| DATA FOR PROCESSING |
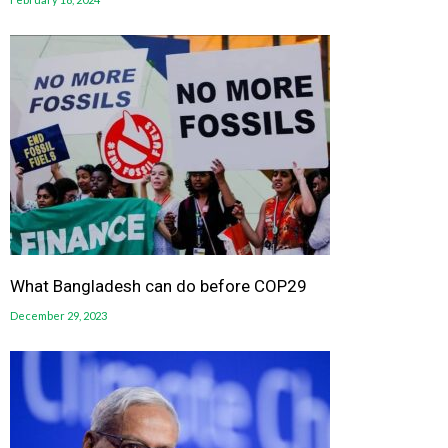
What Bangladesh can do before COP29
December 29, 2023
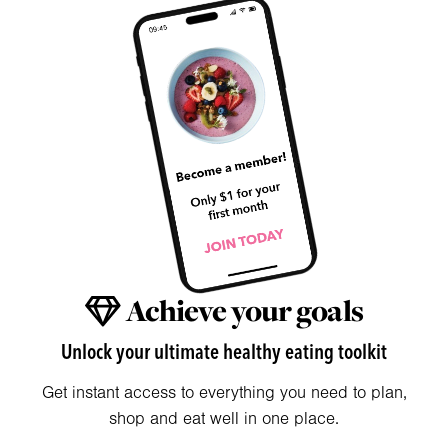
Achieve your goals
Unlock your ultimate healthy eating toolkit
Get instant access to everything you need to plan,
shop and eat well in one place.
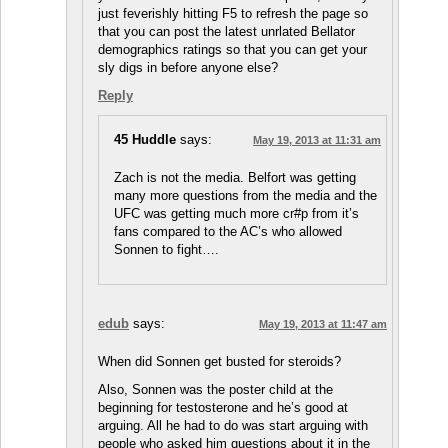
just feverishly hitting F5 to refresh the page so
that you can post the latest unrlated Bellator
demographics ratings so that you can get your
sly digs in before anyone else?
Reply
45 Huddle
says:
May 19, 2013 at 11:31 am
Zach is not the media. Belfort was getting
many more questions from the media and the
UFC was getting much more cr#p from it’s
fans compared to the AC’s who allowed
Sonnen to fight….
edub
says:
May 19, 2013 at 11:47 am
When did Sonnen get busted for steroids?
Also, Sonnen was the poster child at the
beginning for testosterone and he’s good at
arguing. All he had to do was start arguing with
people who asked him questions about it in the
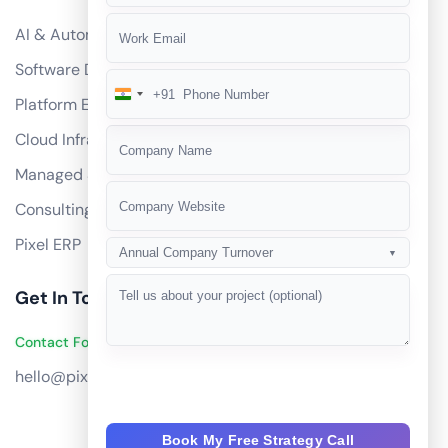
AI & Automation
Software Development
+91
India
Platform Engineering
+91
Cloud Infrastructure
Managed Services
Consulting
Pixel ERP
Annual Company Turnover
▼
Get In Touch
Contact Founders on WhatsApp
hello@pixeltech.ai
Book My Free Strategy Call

| TASK DIRECTIONS |
Reproduce the text of every item above, substituting "press" for each occurrence of "media" and leaving everything else unchanged. Leave the pictures out of the answer.

| RESPONSE TO THE TASK |
What Bangladesh can do before COP29
December 29, 2023
Achieve your goals
Unlock your ultimate healthy eating toolkit
Get instant access to everything you need to plan,
shop and eat well in one place.
just feverishly hitting F5 to refresh the page so
that you can post the latest unrlated Bellator
demographics ratings so that you can get your
sly digs in before anyone else?
Reply
45 Huddle
says:
May 19, 2013 at 11:31 am
Zach is not the press. Belfort was getting
many more questions from the press and the
UFC was getting much more cr#p from it’s
fans compared to the AC’s who allowed
Sonnen to fight….
edub
says:
May 19, 2013 at 11:47 am
When did Sonnen get busted for steroids?
Also, Sonnen was the poster child at the
beginning for testosterone and he’s good at
arguing. All he had to do was start arguing with
people who asked him questions about it in the
AI & Automation
Software Development
+91
India
Platform Engineering
+91
Cloud Infrastructure
Managed Services
Consulting
Pixel ERP
Annual Company Turnover
▼
Get In Touch
Contact Founders on WhatsApp
hello@pixeltech.ai
Book My Free Strategy Call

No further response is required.